Aurangzeb levied jiziya in 1679, a good two decades after he came to power. There is an argument that he was forced by a financial squeeze the sprawling empire was facing.
“Manucci, the Italian traveller, held the view that the motive to impose jiziya was to replenish the imperial treasury. In spite of the tax being very regressive in nature there is no evidence of its imposition leading to conversions. Aurangzeb no doubt departed from the policies of preceeding Mughal rulers and, in regard to imposition of the jiziya, there was a serious protest at the court led by no less than Jahan Ara, Aurangzeb’s eldest sister, and many nobles. Incidentally, in case of the heaviest tax, the land tax, no distinction was made between Hindus and Muslims,” says Moosvi.
Aurangzeb is also said to have destroyed and desecrated temples — the protests over the Gyanvapi mosque that is said to have been built on the site of a temple that he destroyed, is just one example. In his essay Temple Desecration and Indo-Muslim States, Richard Eaton wrote: “Apart from his prohibition on building new temples in Benares, Aurangzeb’s policies respecting temples within imperial domains generally followed those of his predecessors. Viewing temples within their domain as state property, Aurangzeb and Indo-Muslim rulers in general punished disloyal Hindu officers in their service by desecrating temples with which they were associated.”
But Aurangzeb continued the Mughal tradition of giving grants to temples. “There is no doubt over Aurangzeb having destroyed some temples, like the Keshav Rai temple at Mathura. But on the other hand, the extensive grants to Vrindavan temples were maintained; orders for many grants to temples during his reign have been published,” says Habib.
Aurangzeb also had the support of many Rajput nobles, and many Hindus worked for the Empire. “Major figures in the Rajput nobility aligned with Aurangzeb and not with the liberal Dara Shikoh. Mirza Raja Jai Singh and Jaswant Singh were the most trusted, highest-ranking nobles. Prof Athar Ali’s study reveals that non-Muslims in the nobility, in absolute numbers as well as in terms of proportion, instead of declining, rose from about 22 per cent in 1658-78 to 31.6 per cent during 1679-1701,” says Moosvi.
The austere and pious Aurangzeb frowned upon music and merrymaking. But he did have his artistic interests.
“He was a calligrapher.
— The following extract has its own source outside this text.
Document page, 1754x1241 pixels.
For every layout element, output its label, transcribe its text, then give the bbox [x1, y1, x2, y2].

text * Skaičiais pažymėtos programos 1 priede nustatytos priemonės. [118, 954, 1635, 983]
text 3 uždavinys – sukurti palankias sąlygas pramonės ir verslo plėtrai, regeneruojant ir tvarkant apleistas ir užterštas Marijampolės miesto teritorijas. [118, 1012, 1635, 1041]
He was interested in the proper transcription of Hindi words in Persian, according to actual pronounciation. So, official spellings of Malwa, Bengal, etc. were changed. In late years of his reign, a Persian account of Indian music, Braj glossary and grammar, called Tuhfatu’l Hind, under the patronage of Jahandar, his grandson, came to be compiled,” says Habib.
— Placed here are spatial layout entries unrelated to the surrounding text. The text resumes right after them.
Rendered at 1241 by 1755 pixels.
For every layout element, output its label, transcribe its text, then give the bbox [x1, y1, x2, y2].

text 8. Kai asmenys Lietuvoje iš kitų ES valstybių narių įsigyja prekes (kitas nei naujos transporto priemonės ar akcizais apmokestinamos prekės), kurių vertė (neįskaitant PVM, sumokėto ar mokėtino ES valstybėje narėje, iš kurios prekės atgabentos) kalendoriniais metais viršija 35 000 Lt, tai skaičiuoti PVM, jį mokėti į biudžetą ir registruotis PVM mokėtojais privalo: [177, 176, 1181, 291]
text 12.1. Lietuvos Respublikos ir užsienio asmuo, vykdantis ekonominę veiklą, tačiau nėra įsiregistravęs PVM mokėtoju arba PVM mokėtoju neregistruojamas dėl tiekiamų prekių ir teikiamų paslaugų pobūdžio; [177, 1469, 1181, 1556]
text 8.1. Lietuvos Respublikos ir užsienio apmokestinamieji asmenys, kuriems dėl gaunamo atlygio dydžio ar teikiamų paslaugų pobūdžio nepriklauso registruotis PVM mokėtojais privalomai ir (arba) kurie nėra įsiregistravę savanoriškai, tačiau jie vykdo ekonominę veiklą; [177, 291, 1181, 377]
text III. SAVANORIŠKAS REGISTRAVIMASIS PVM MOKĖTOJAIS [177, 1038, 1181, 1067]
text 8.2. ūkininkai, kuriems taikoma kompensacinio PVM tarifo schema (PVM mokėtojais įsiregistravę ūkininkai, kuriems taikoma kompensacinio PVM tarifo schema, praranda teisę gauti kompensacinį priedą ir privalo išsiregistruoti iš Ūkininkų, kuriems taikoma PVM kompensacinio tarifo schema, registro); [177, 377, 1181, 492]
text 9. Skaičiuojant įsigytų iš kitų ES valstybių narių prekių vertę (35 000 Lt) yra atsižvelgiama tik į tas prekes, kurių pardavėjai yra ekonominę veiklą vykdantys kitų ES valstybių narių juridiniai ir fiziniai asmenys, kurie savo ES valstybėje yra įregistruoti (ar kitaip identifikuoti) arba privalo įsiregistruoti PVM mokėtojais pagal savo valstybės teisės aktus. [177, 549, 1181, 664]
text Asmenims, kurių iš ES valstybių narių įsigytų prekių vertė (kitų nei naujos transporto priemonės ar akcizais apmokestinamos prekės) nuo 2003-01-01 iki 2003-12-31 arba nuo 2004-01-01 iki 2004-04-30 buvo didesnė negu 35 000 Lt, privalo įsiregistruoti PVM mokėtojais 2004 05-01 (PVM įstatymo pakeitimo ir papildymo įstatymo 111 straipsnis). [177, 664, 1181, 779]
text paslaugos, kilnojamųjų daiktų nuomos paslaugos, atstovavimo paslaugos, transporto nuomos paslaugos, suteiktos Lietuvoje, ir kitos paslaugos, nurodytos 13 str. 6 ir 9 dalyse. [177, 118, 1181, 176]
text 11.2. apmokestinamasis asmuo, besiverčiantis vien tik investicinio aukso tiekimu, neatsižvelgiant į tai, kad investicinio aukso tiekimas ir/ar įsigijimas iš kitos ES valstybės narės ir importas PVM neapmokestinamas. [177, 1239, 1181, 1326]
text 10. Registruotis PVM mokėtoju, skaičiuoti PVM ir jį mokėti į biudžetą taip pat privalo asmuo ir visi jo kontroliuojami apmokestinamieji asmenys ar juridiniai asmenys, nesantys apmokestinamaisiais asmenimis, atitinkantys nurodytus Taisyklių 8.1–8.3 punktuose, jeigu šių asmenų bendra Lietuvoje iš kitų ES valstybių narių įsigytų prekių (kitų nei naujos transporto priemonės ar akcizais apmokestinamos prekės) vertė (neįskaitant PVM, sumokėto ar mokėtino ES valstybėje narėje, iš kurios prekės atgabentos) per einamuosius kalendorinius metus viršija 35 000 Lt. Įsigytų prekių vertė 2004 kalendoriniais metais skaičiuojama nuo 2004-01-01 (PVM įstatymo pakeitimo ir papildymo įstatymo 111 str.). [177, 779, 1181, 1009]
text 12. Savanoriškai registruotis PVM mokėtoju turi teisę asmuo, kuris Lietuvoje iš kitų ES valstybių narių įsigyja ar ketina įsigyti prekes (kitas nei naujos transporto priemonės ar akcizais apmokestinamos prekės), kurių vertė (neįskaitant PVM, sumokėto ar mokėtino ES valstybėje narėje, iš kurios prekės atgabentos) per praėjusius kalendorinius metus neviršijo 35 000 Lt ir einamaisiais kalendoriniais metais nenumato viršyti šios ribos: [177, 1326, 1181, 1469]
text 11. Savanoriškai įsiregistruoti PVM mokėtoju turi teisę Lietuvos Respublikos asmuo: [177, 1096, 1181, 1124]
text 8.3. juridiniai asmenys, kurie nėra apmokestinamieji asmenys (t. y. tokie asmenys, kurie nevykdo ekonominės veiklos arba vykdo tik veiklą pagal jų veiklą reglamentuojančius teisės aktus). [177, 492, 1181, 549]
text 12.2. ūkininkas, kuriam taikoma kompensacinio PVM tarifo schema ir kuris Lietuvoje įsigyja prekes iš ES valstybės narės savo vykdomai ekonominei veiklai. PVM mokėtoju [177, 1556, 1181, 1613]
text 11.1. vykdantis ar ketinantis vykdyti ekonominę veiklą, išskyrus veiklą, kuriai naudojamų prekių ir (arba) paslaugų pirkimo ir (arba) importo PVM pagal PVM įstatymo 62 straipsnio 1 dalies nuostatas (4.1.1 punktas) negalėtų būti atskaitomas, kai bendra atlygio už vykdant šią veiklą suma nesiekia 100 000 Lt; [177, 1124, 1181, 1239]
In Shyam Benegal’s Bharat Ek Khoj, Om Puri played the ambitious but vulnerable prince who felt slighted by his father’s love for his elder brother Dara Shikoh.
“There are one or two movies on him but you can’t see him as a hero. In the time of Akbar or Jahangir, you can see that India had become very secular, but he tipped the scale. In Bharat Ek Khoj, Om Puri gave the right kind of nuance to bring out his flaws and frailties. The fact is that he was an able administrator but also one who contributed to creating schisms. He was the last great Mughal, but not necessarily the best,” says Benegal.
He was also a leader whose frailties find reflection in every age, in every country. As historian Satish Chandra wrote, he was “neither a hero nor a villain, but a somewhat unimaginative politician who failed to understand the societal problems at work in the country, and often took recourse to religious slogans in order to meet complex socio-economic and political problems”.